» Consignes de travail:
Reproduisez toutes les lignes en substituant « témoins » à « cookies » à chaque occurrence, sans modifier quoi que ce soit d'autre.

##### Documents d'étude #####

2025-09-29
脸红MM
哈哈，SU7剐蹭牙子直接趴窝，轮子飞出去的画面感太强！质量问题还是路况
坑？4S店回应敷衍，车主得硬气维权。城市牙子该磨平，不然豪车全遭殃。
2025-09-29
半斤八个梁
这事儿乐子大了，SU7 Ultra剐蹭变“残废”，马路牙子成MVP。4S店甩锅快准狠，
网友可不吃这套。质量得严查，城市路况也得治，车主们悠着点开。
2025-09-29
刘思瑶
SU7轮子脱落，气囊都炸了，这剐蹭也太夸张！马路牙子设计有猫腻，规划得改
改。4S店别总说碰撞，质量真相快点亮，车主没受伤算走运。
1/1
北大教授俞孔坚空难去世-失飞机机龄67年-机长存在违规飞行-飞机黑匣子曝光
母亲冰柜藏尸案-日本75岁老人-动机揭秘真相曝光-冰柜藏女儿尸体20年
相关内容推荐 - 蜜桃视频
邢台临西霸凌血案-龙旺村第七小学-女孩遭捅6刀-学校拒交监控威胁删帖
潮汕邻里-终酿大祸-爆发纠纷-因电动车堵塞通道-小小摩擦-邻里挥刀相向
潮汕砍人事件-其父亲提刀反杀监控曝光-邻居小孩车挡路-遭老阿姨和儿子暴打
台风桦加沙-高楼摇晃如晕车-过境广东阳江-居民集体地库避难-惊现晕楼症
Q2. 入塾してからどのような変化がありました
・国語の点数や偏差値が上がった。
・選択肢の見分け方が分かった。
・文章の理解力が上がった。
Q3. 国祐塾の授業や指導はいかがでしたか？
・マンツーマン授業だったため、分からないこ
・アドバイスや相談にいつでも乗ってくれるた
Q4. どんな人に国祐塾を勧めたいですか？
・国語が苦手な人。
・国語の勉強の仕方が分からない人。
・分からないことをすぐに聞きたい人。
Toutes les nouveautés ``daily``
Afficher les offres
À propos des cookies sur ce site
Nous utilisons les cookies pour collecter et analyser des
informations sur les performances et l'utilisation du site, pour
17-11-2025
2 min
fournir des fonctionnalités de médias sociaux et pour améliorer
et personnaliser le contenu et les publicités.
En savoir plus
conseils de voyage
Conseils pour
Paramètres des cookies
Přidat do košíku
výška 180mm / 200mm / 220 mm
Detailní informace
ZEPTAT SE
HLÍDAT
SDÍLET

#####

» Solution du problème:
2025-09-29
脸红MM
哈哈，SU7剐蹭牙子直接趴窝，轮子飞出去的画面感太强！质量问题还是路况
坑？4S店回应敷衍，车主得硬气维权。城市牙子该磨平，不然豪车全遭殃。
2025-09-29
半斤八个梁
这事儿乐子大了，SU7 Ultra剐蹭变“残废”，马路牙子成MVP。4S店甩锅快准狠，
网友可不吃这套。质量得严查，城市路况也得治，车主们悠着点开。
2025-09-29
刘思瑶
SU7轮子脱落，气囊都炸了，这剐蹭也太夸张！马路牙子设计有猫腻，规划得改
改。4S店别总说碰撞，质量真相快点亮，车主没受伤算走运。
1/1
北大教授俞孔坚空难去世-失飞机机龄67年-机长存在违规飞行-飞机黑匣子曝光
母亲冰柜藏尸案-日本75岁老人-动机揭秘真相曝光-冰柜藏女儿尸体20年
相关内容推荐 - 蜜桃视频
邢台临西霸凌血案-龙旺村第七小学-女孩遭捅6刀-学校拒交监控威胁删帖
潮汕邻里-终酿大祸-爆发纠纷-因电动车堵塞通道-小小摩擦-邻里挥刀相向
潮汕砍人事件-其父亲提刀反杀监控曝光-邻居小孩车挡路-遭老阿姨和儿子暴打
台风桦加沙-高楼摇晃如晕车-过境广东阳江-居民集体地库避难-惊现晕楼症
Q2. 入塾してからどのような変化がありました
・国語の点数や偏差値が上がった。
・選択肢の見分け方が分かった。
・文章の理解力が上がった。
Q3. 国祐塾の授業や指導はいかがでしたか？
・マンツーマン授業だったため、分からないこ
・アドバイスや相談にいつでも乗ってくれるた
Q4. どんな人に国祐塾を勧めたいですか？
・国語が苦手な人。
・国語の勉強の仕方が分からない人。
・分からないことをすぐに聞きたい人。
Toutes les nouveautés ``daily``
Afficher les offres
À propos des témoins sur ce site
Nous utilisons les témoins pour collecter et analyser des
informations sur les performances et l'utilisation du site, pour
17-11-2025
2 min
fournir des fonctionnalités de médias sociaux et pour améliorer
et personnaliser le contenu et les publicités.
En savoir plus
conseils de voyage
Conseils pour
Paramètres des témoins
Přidat do košíku
výška 180mm / 200mm / 220 mm
Detailní informace
ZEPTAT SE
HLÍDAT
SDÍLET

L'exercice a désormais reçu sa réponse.